Pop Story

Rosa Fumetto, Johnny Hallyday et Michel Mallory lors de l'enregistrement de l'émission télévisée 'Numéro Un' à Paris  en juin 1977.
Rosa Fumetto, Johnny Hallyday et Michel Mallory lors de l'enregistrement de l'émission télévisée 'Numéro Un' à Paris en juin 1977. © Getty - Michel Ginfray

À la découverte de la terre promise

Diffusion du mercredi 11 décembre 2019 Durée : 5min

Bouclé à double tour pour, selon l’accusation, avoir tenté de prostituer une jeune Apache de 16 ans employée comme serveuse dans son club du Missouri, le sulfureux Chuck Berry écrit la chanson « Promised Land ».

20 mois entre les quatre murs d’une cellule c’est long.
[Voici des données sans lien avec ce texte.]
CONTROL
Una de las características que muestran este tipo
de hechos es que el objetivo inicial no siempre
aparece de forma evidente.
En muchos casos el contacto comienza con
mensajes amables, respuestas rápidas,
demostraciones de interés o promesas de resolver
Alors le rocker se fait livrer une carte routière et imagine le périple à travers les Etats Unis de ce jeune garçon qui rêve de partir là bas en Californie.

Nous sommes en 1964 et Chuck Berry compte déjà, depuis son adolescence et ses premiers braquages, quelques longues années passées dans les geôles américaines et maisons de redressement.
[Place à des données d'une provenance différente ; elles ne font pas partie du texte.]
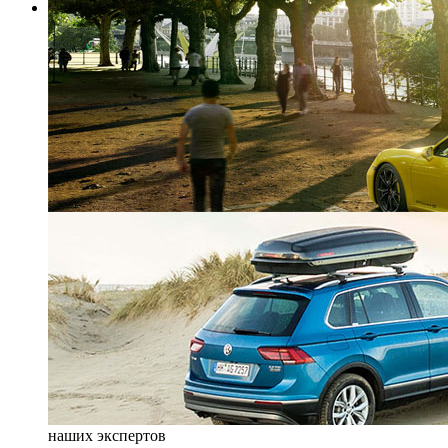
наших экспертов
Si la version originale du Père Chuck ne provoque qu’un léger frémissement des charts en Amérique, la version enregistrée 10 ans plus tard par Elvis Presley est un raz de marée planétaire. Surtout en Grande Bretagne où le King grimpe jusqu’à la 4ème place du très redoutable TOP 40 local.

Cette version du King va bien sûr inspirer nos rockers hexagonaux.
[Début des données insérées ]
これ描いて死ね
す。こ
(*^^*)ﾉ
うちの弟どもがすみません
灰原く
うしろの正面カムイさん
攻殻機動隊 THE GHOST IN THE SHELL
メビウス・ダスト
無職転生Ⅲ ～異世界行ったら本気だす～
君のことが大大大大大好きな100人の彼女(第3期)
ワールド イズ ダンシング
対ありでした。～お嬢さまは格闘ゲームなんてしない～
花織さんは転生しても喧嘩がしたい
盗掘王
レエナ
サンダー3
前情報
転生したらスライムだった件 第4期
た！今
Johnny et Eddy, en inlassables défricheurs de cette musique venue de là, venue du blues, adaptent pour leurs millions de fans ce standard de Chuck Berry. Chez nous les hits parades de l’année 75 vibrent avec la « Terre Promise » une version que reprendra plus tard en forme d’hommage le regretté Nilda Fernandez.

Après Memphis où il signe « Rock à Memphis » en 1975, Johnny et ses inséparables compagnons de route Long Chris et Michel Mallory posent leurs besaces à Nashville.

C’est ici, dans l’autre terre promise du rock qu’ils enregistrent le 20ème album de l’idole, une galette aujourd’hui légendaire entièrement dédiée à la musique country, au blues et aux jolies ballades.